## TASKS AND EXERCISES
• a. According to the excerpt on railroad combinations, in what year did the Supreme Court decide United States v. Trans-Missouri Freight Association?
• b. Retype the passage of the excerpt on railroad combinations that runs between "The Federal antitrust" and "pp. 138, 141-142.)", inclusive.
• c. Render this sentence from the excerpt on railroad combinations in Spanish: "The application of the Sherman Law to common carriers by railroad was established at a comparatively early date, namely, by a decision of the Supreme Court in 1897."

## DOCUMENT EXTRACT
It is said that the statute as construed by the Supreme Court of the State comes within our ruling in Connolly v. Union Sewer Pipe Co., 184 U. S. 540, but we do not think so. If it did we should, of course, apply that ruling here.

The Federal antitrust laws have been modified with respect to labor combinations by certain provisions of the Clayton Act which is described below. (See pp. 138, 141-142.)

Section 11. Railroad combinations.

The application of the Sherman Law to common carriers by railroad was established at a comparatively early date, namely, by a decision of the Supreme Court in 1897.

UNITED STATES v. TRANS-MISSOURI FREIGHT ASSOCIATION (166 U. S., 290), SUPREME COURT, 1897.-The facts in this case have been set forth above (p. 84), which, briefly stated, are that a rate-fixing pool had been formed by certain interstate railway companies, and continued to operate after the passage of the Sherman Act. The Government sought to have the railroad companies enjoined from further combinations of this character. The railroad companies claimed that the Sherman Law did not apply to them. The court held that contracts in restraint of interstate commerce made by railroad companies were within the prohibitions of the law. The court said in part (pp. 312-314):

A contract therefore that is in restraint of trade or commerce is by the strict language of the act prohibited even though such contract is entered into between competing

Τ common carriers by railroad, and only for the purposes of thereby affecting traffic rates for the transportation of persons and property.

## DATA
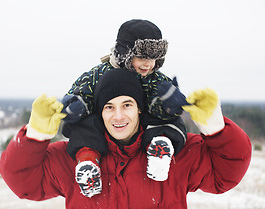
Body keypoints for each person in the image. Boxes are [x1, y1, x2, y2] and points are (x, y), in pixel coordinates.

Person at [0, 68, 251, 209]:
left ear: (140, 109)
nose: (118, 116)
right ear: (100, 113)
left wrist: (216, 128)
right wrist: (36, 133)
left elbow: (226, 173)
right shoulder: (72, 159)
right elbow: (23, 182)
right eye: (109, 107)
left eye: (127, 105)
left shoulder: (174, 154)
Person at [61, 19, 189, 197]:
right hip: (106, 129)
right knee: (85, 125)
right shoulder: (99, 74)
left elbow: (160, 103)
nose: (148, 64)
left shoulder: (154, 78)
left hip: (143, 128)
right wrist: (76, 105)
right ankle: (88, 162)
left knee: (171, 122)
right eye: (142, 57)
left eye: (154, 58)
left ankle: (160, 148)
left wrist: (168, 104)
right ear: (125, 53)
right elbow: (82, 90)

--

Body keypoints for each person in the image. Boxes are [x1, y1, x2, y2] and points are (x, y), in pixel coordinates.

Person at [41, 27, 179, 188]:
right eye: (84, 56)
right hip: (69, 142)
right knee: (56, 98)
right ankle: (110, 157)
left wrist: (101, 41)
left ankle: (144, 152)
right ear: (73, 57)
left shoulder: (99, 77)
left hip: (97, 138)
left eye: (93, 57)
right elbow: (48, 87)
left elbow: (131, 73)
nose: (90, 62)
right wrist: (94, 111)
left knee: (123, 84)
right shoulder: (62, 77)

## SOLUTIONS TO EACH TASK
• a. 1897

• b.
The Federal antitrust laws have been modified with respect to labor combinations by certain provisions of the Clayton Act which is described below. (See pp. 138, 141-142.)

• c. La aplicación de la Ley Sherman a las empresas de transporte público por ferrocarril se estableció en una fecha relativamente temprana, a saber, mediante una decisión de la Corte Suprema en 1897.